The relevant research question based on the hypothetical here is:

…on a given labor market with a given supply of teacher quantities and qualities, does the teacher that will teach for a salary of $67,000 with a class of 20 children get a better result than the teacher that will teach for a salary of $50,000 with a class of 15?

I’m not sure we know the answer to that, in part because the teacher labor market research also suggests that while there is sensitivity of teacher labor markets to salaries, it may take quite substantial salary increases to achieve comparable gains to class size reduction. Further, given class size and total student load as a working condition, the same teacher might teach a class of 15 for marginally lower salary than to teach a class of 20 (which could be the difference between a total load, at 6 sections per day, of 90 vs. 120 students, which is a pretty big difference).

I’ve been waiting for years for good answers to this tradeoff, and hoping for data that will provide better opportunities to address this question. Unfortunately, the wait continues.

5 thoughts on “More expensive than what? A quick comment on CAP’s CSR report

  1. I think you’re going to have to wait even longer, Bruce, because how in the real world are you going to design an experiment or use existing data to test this question?

    Even if you separate teacher quality from salary, you have to control for all of the other variables: curriculum, SES, student characteristics, etc. Is this even possible? Are there two samples large enough that vary ONLY in class size?

    1. You are indeed correct… that estimating these tradeoffs will require a meticulously crafted experimental design. My only hope is that until we are able to conduct such an experiment, that pundits will cut the crap and stop making the argument that all other options are necessarily more cost effective than class size reduction. Sadly, I think they’ll continue on with these claims.

  2. 15 is a curious number to pick, because most public schools IME don’t deliberately choose to run with a number that low. Class size reduction in California is for 20 in K-3.

    I think, if you were doing the experiment, you could compare a situation of 25 students plus an aide, too.
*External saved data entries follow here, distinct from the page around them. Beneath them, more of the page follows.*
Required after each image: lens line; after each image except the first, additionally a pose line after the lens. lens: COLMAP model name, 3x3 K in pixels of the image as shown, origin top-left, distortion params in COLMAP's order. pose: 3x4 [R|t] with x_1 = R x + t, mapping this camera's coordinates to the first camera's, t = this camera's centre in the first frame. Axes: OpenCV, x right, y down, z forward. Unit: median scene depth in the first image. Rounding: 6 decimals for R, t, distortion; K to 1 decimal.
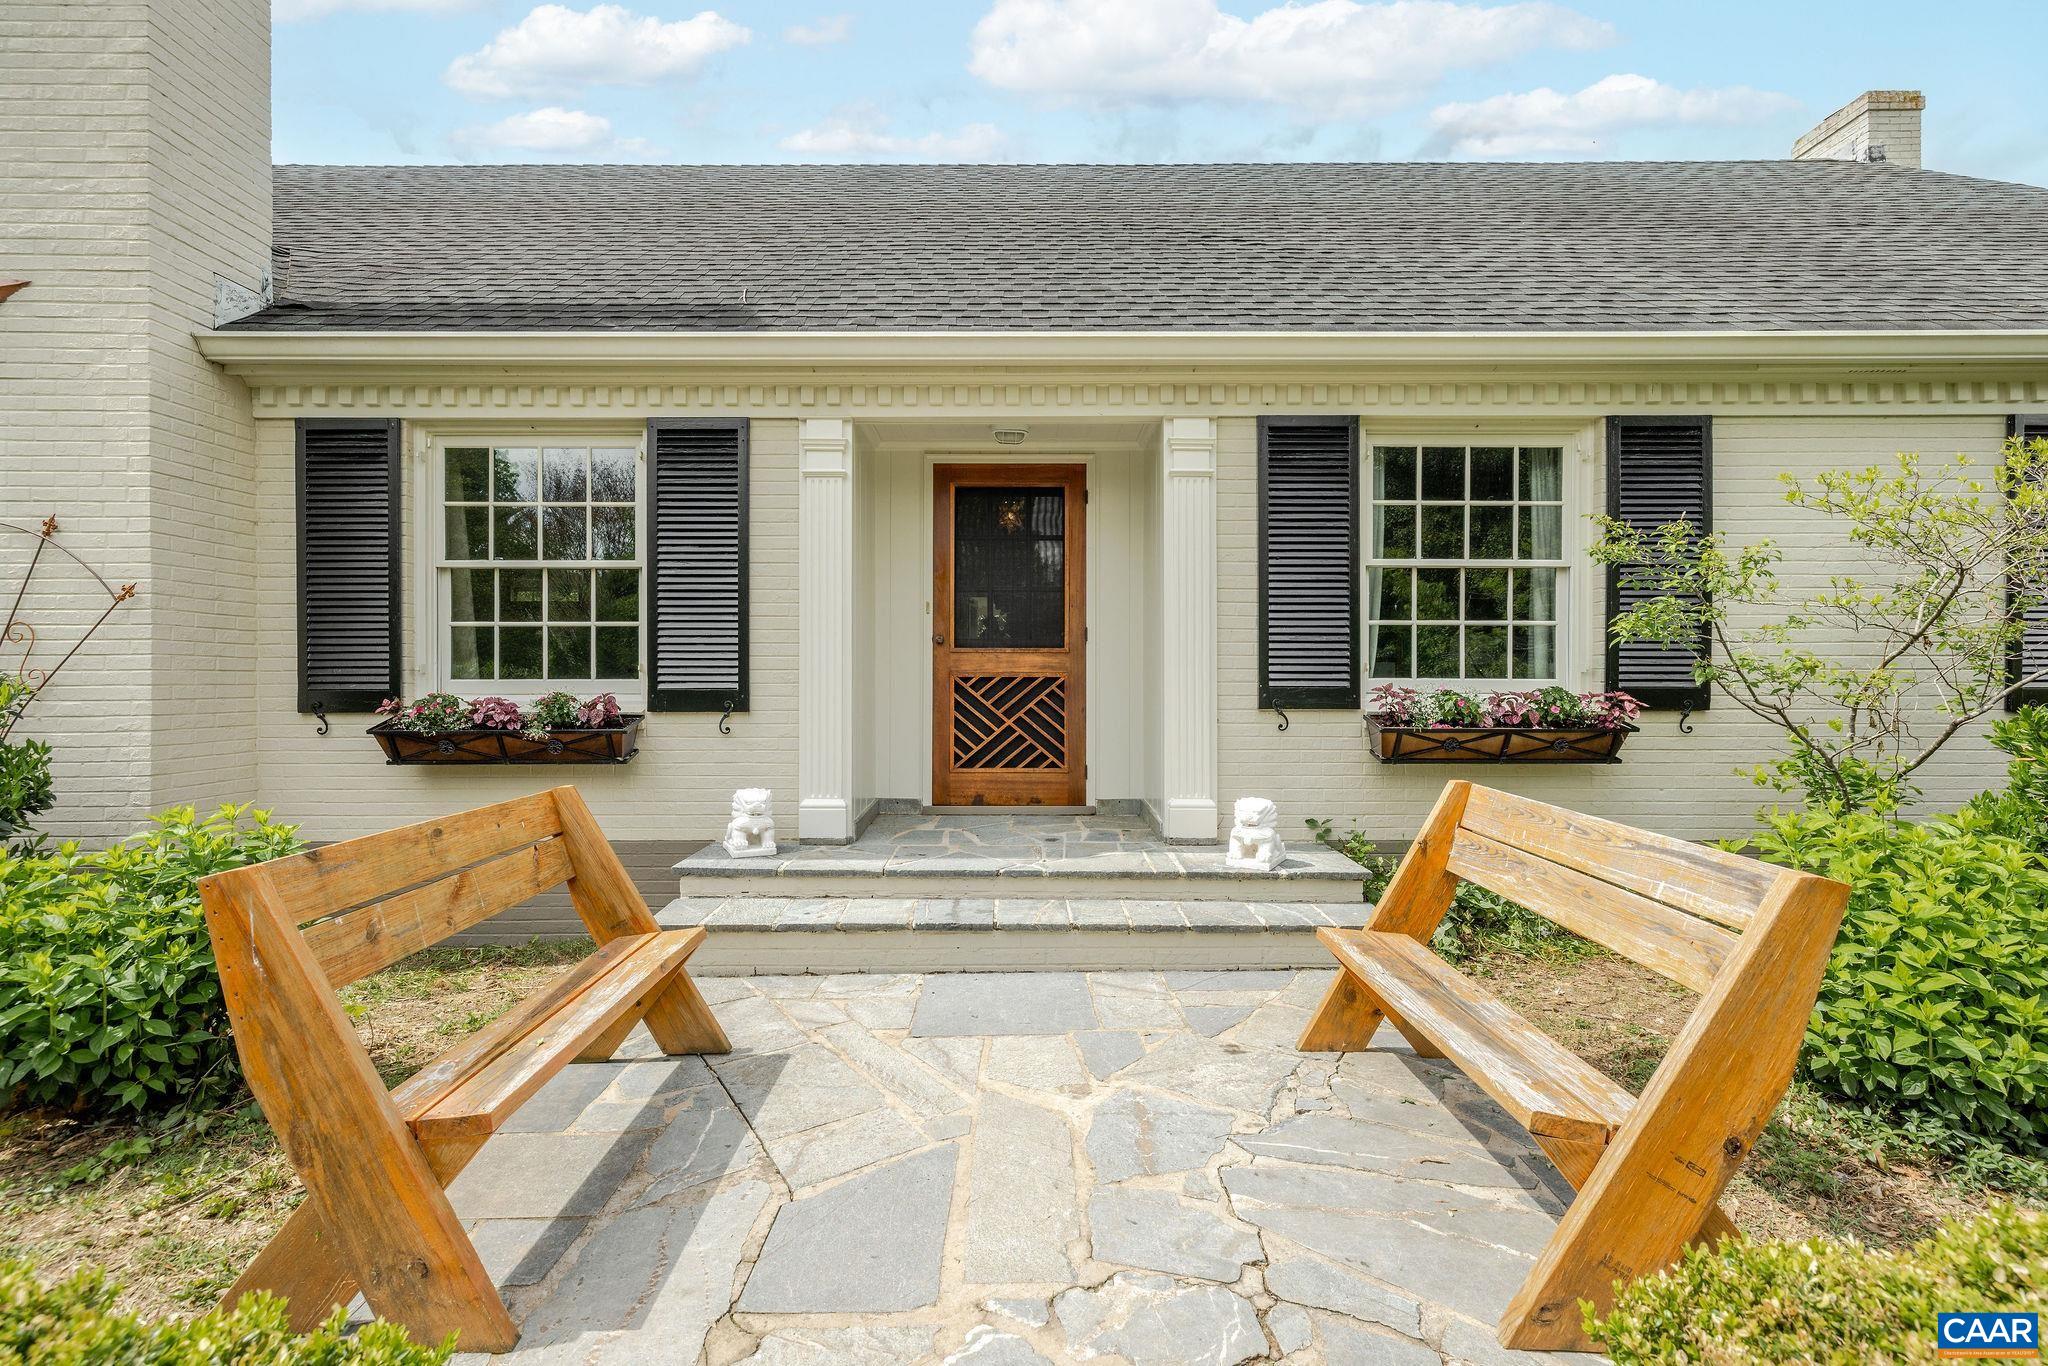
lens RADIAL K [[876.9, 0, 1021.1], [0, 876.9, 672.2], [0, 0, 1]] dist [-0.001256, -0.000053]
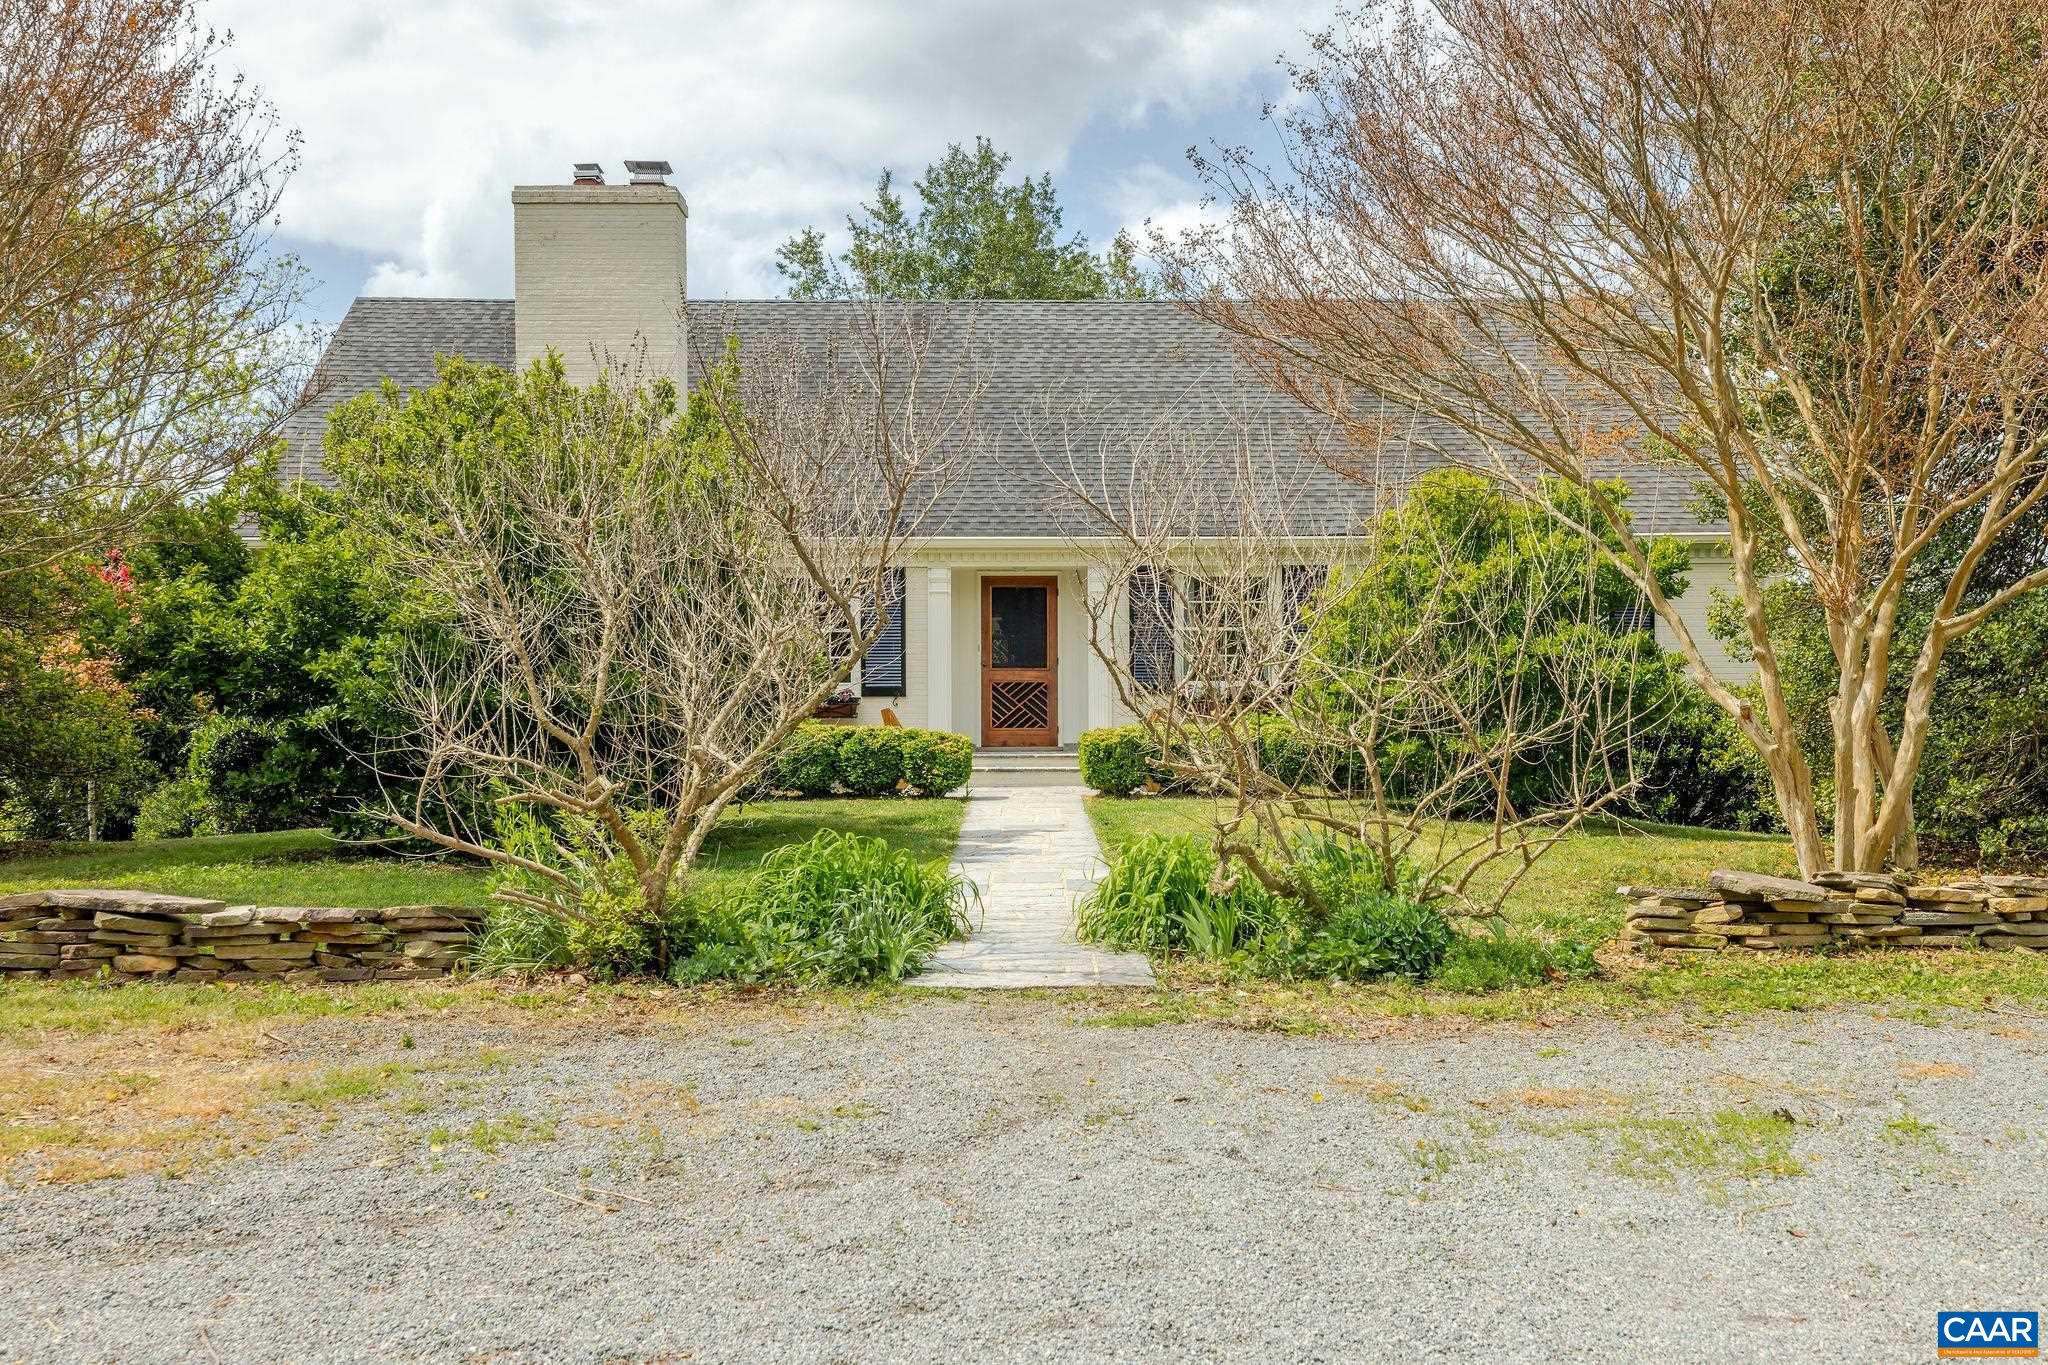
lens RADIAL K [[2230.8, 0, 1025.6], [0, 2230.8, 685.8], [0, 0, 1]] dist [0.012048, 0.000000]
pose [[0.999992, -0.003808, 0.001542, -0.008838], [0.003834, 0.999848, -0.017019, 0.116460], [-0.001477, 0.017025, 0.999854, -4.758093]]
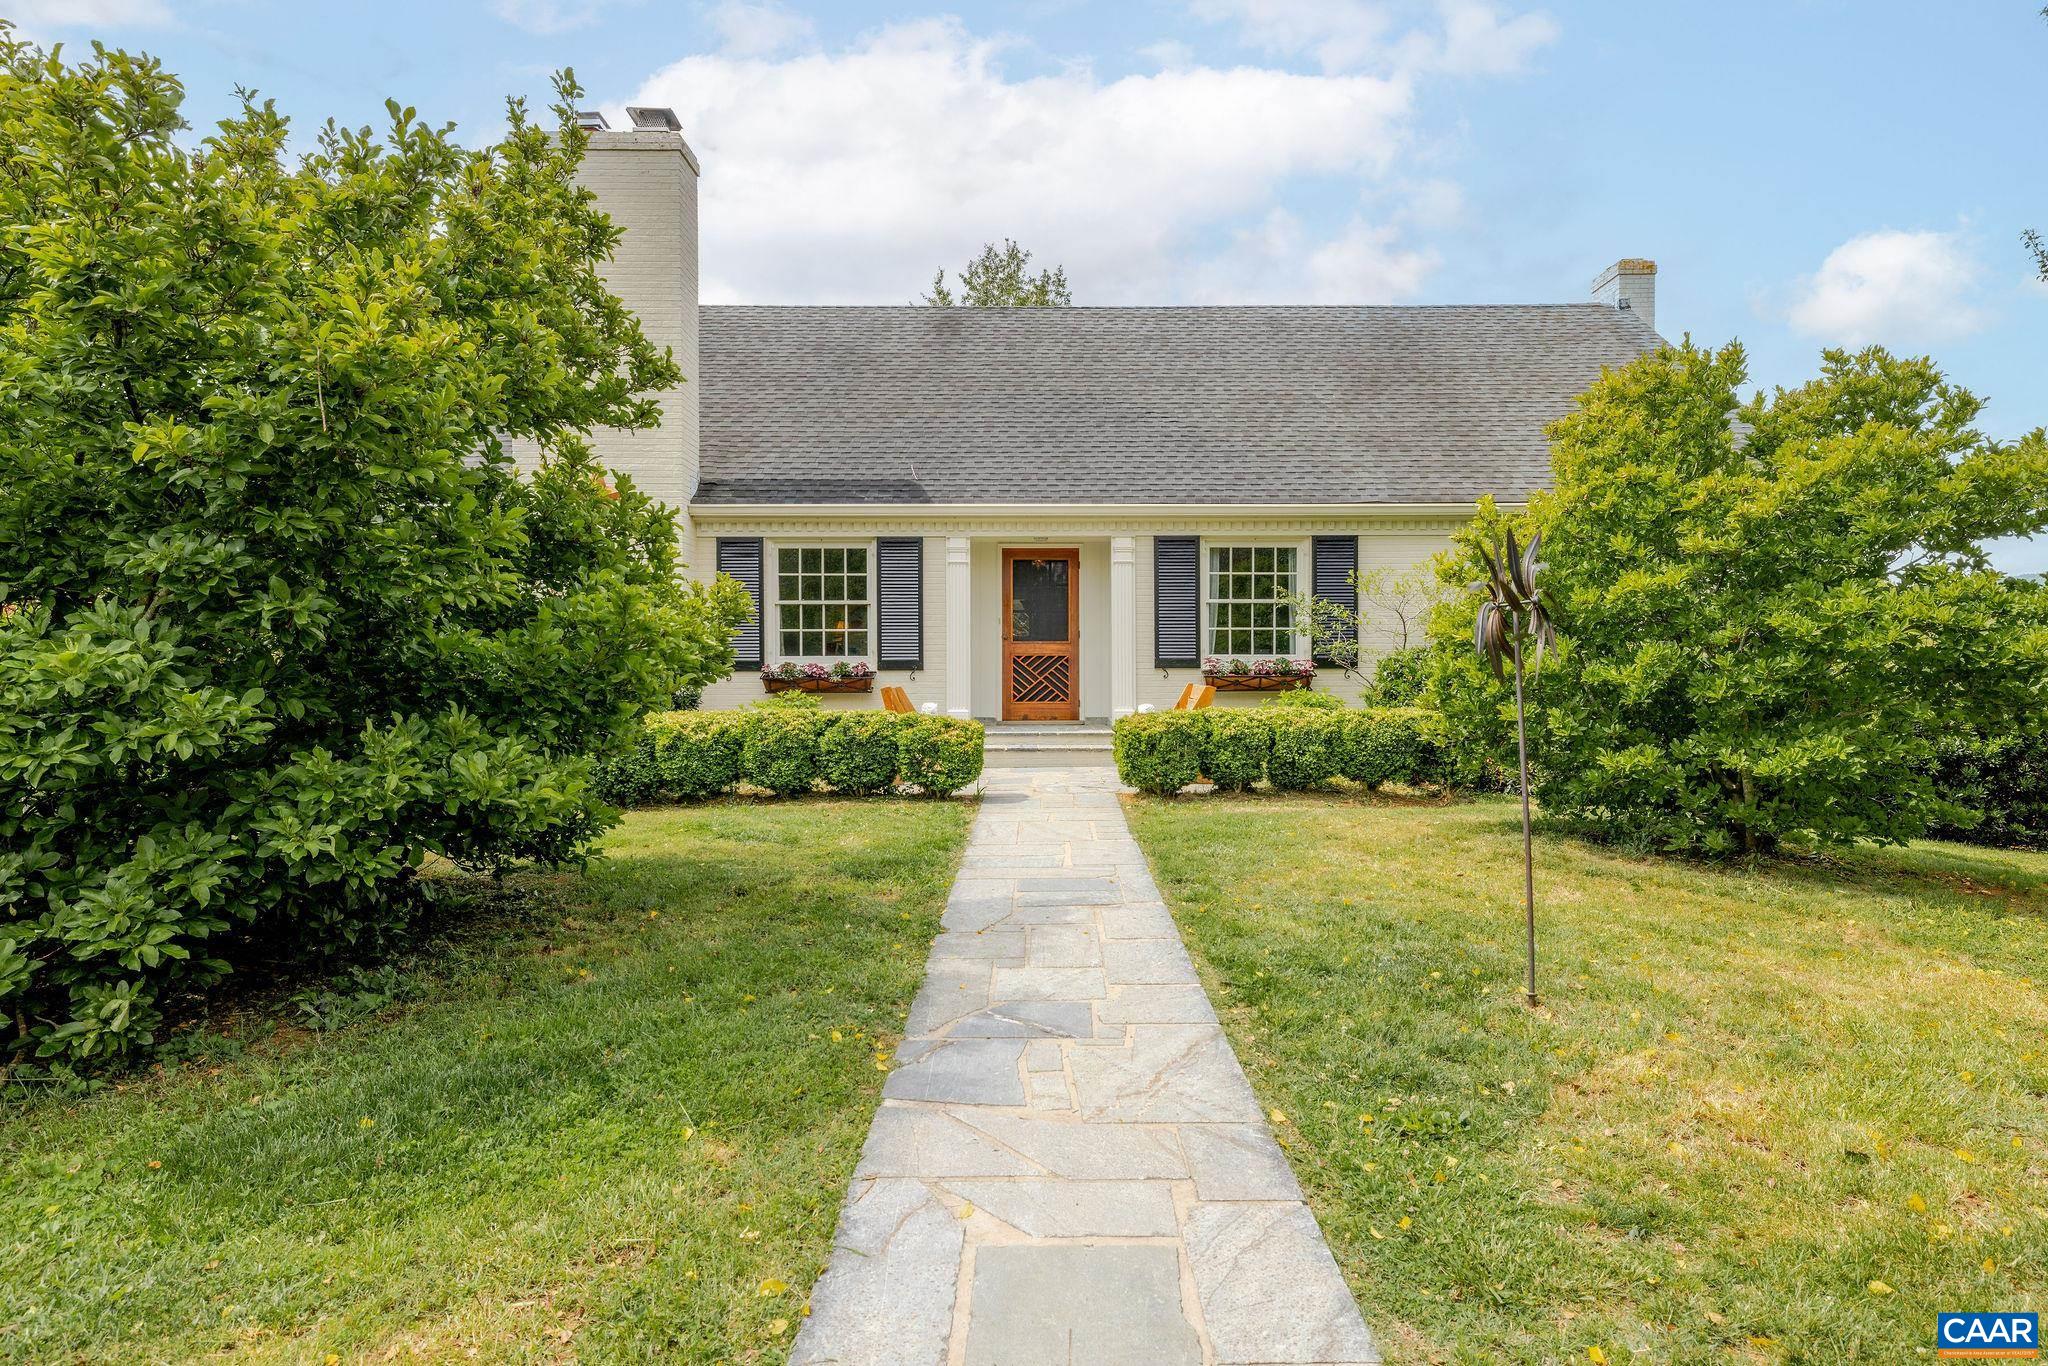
lens RADIAL K [[1227.6, 0, 1026.1], [0, 1227.6, 681.5], [0, 0, 1]] dist [0.002014, 0.000007]
pose [[0.999945, -0.002715, -0.010161, -0.021022], [0.002767, 0.999983, 0.005109, 0.057793], [0.010147, -0.005137, 0.999935, -2.067281]]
    All this set aside, when I was a child, elementary classes of 35 were common… and it was definitely inferior to what my daughter experiences in a class of 20. So 20 feels pretty darn tiny to me.

    I also think that the assumption that someone who is a great teacher for 20 kids would automatically be a great teacher for 35 kids is incorrect. With a large head count, necessarily the teacher will have less time to give feedback and work individually with students.